Si potrebbe dire che le “equazioni laiche” di Pera – ordinario di Filosofia della scienza a Pisa, studioso di Karl Popper, già coautore insieme all’allora cardinale Ratzinger del betseller Senza radici – a livello della “ragion pratica” o della phronesis aristotelica, fanno il paio con quello che sul piano della metafisica è il teorema di Gödel, che dimostra matematicamente la necessità dell’esistenza di Dio. Da una parte: “Dio esiste necessariamente, come volevasi dimostrare”. Dall’altra: “Per ciò e per concludere, dobbiamo dirci cristiani”.
Pera scrive: “Liberalismo e cristianesimo sono congeneri. Togliete al primo la fede del secondo, e anch’esso scomparirà”. Per il lui il “dono di Dio” è solo “un patrimonio di virtù, costumi, civiltà: la nostra “. Differente dal “cristiano per fede” in Gesù Cristo, personalmente incontrato, seguito, amato. Ma essere “cristiano solo per cultura”, giunti ormai alla fine del primo decennio del XXI secolo, non basta nemmeno più, secondo Pera: “Colui che si limita o si sente limitato, a sentirsi cristiano per cultura” non deve negarsi alla possibilità anche di credere in Cristo. “E’ necessario che la ricchezza della esperienza umana non sia amputata della presenza nella nostra vita del senso del divino, del sacro, del mistero, dell’infinito”. Naturalmente questo “è un appello, motivato e drammatico, non ancora (se mai lo sarà) una soluzione teoreticamente già disponibile”.

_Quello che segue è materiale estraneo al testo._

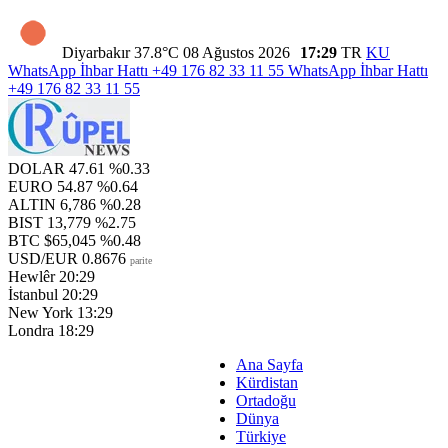
Diyarbakır
37.8°C
08 Ağustos 2026
17:29
TR
KU
WhatsApp İhbar Hattı
+49 176 82 33 11 55
WhatsApp İhbar Hattı
+49 176 82 33 11 55
DOLAR
47.61
%0.33
EURO
54.87
%0.64
ALTIN
6,786
%0.28
BIST
13,779
%2.75
BTC
$65,045
%0.48
USD/EUR
0.8676
parite
Hewlêr
20:29
İstanbul
20:29
New York
13:29
Londra
18:29
Ana Sayfa
Kürdistan
Ortadoğu
Dünya
Türkiye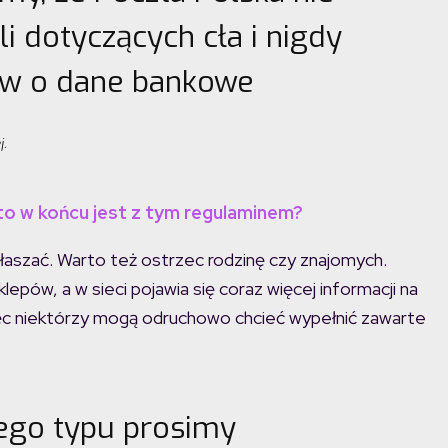
i dotyczących cła i nigdy
tów o dane bankowe
j.
to w końcu jest z tym regulaminem?
łaszać. Warto też ostrzec rodzinę czy znajomych.
lepów, a w sieci pojawia się coraz więcej informacji na
c niektórzy mogą odruchowo chcieć wypełnić zawarte
ego typu prosimy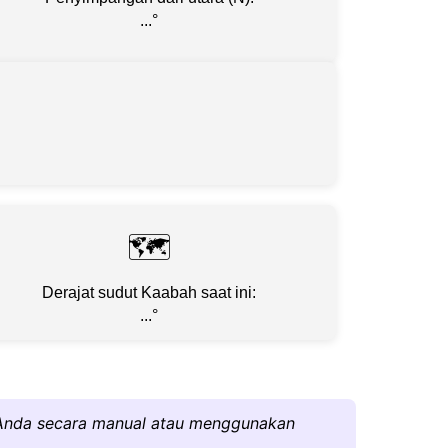
...
°
🗺
Derajat sudut Kaabah saat ini:
...
°
 Anda secara manual atau menggunakan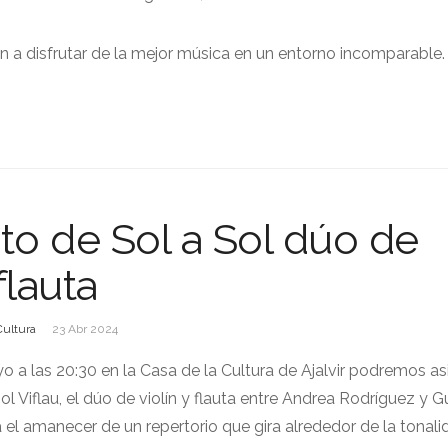
en a disfrutar de la mejor música en un entorno incomparable.
to de Sol a Sol dúo de
flauta
Cultura
23 Abr 2024
o a las 20:30 en la Casa de la Cultura de Ajalvir podremos asis
ol Viflau, el dúo de violín y flauta entre Andrea Rodríguez y G
el amanecer de un repertorio que gira alrededor de la tonal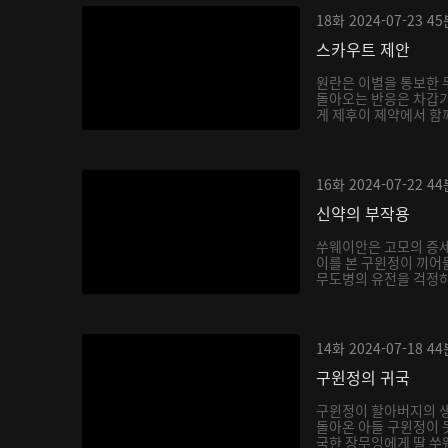
18화
2024-07-23
45
스카우트 제안
원란은 이별을 통보한
돌아오는 반응은 차갑기
게 제후이 제약에서 함
만...
16화
2024-07-22
44
신약의 부작용
쑤웨이안은 고모의 증세
이를 본 구윈정이 끼어
무도병의 유전을 걱정하
14화
2024-07-18
44
구윈정의 귀국
구윈정이 할아버지의 생
돌아온 아들 구윈정이 
국한 장무잉에게 딸 쑤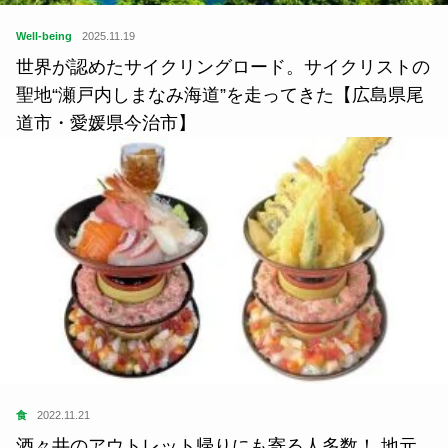
Well-being
2025.11.19
世界が認めたサイクリングロード。サイクリストの
聖地“瀬戸内しまなみ海道”を走ってきた【広島県尾
道市・愛媛県今治市】
食
2022.11.21
酒々井のアウトレット帰りにも寄る人多数！ 地元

Sono ragionamenti che hanno delle conseguenze “politiche” che faranno molto discutere. Pera, ad esempio, confuta quelli che negli ultimi anni sono diventati dei veri e propri tabù del dibattito pubblico italiano e internazionale. E cioè che possa esistere il cosiddetto “dialogo interreligioso”. In questo, lo stesso Benedetto XVI, nella lettera che introduce al volume (un evento eccezionale, se non unico) gli dà apertamente ragione. Si deve piuttosto parlare di “dialogo tra culture”. Allo stesso modo Pera dimostra la contraddittorietà intrinseca del concetto di “multiculturalità”.
Affinché quello che la ragione riconosce come necessario possa accadere nella vita di ciascuno e nella storia delle nazioni e dei popoli, ci vuole una decisione. “Alla fine, sta a noi scegliere. (…) La scelta cristiana, di darsi a Dio (credente in Cristo) o di agire velut si Christus daretur (cristiano per cultura) ha prodotto i migliori risultati. Quella scelta ha grandi vantaggi, anche nel campo dell’etica pubblica. (…) Non separeremo la moralità dalla verità, non confonderemo l’autonomia morale con al libera scelta individuale, non tratteremo gli individui, nascenti o morenti, come cose, non acconsentiremo a tutti i desideri di trasformarsi in diritti, non confineremo la ragione nei soli limiti della scienza, non ci sentiremo più soli in una società di estranei o più oppressi in uno Stato che si appropria di noi perché non sappiamo più orientarci da soli”.
Ma una simile decisione, nessuno può nasconderselo, può essere generata solo dall’incontro con un fatto che susciti una fiducia e una attesa. Di Ratzinger, “Papa della speranza cristiana”, Pera scrive: “Posso dire che, nonostante tutte le mie sollecitazioni interiori, questo lavoro non ci sarebbe stato se Benedetto XVI non avesse scritto e parlato e non testimoniasse ciò di cui scrive e parla”. Un fatto, insomma, che mantenga “aperta” la ragione a quella possibilità che tutto (il relativismo, l’aggressività del fondamentalismo religioso, la reificazione dell’uomo) “invoca” come necessaria. Solo la speranza, di cui scrive Paolo nella Lettera agli Ebrei, colma lo iato tra al condizione percepita dalla ragione come necessaria e la realtà. E’ per questo che Charles Péguy, ne Portico del Mistero della seconda virtù, fa dire a Dio: “La fede che più amo è la speranza”.